**Records for this exercise**:
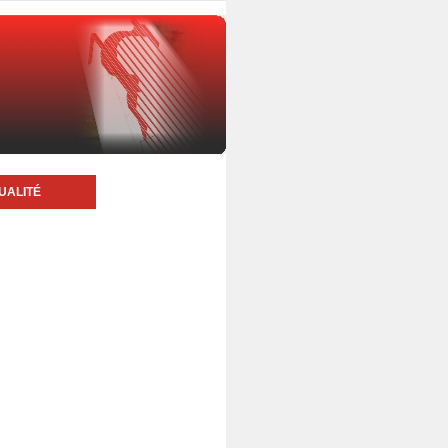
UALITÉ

---

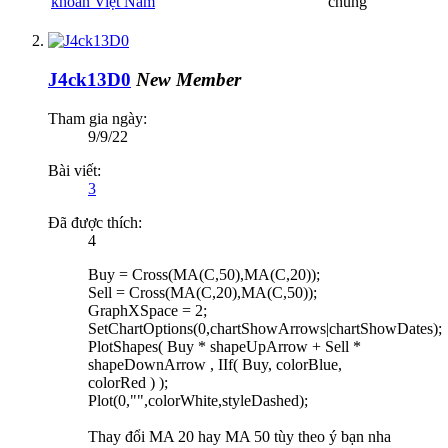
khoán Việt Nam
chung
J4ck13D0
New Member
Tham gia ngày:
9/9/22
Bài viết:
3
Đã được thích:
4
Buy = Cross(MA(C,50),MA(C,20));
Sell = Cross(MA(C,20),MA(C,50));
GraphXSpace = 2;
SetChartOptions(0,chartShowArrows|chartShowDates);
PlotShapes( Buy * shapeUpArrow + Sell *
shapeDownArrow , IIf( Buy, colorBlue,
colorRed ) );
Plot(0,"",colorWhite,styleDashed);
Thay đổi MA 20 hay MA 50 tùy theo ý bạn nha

**What the task asks**: Whenever the string "Sell" shows up in a line of the records, copy that line.

**Exercise result**:
Sell = Cross(MA(C,20),MA(C,50));
PlotShapes( Buy * shapeUpArrow + Sell *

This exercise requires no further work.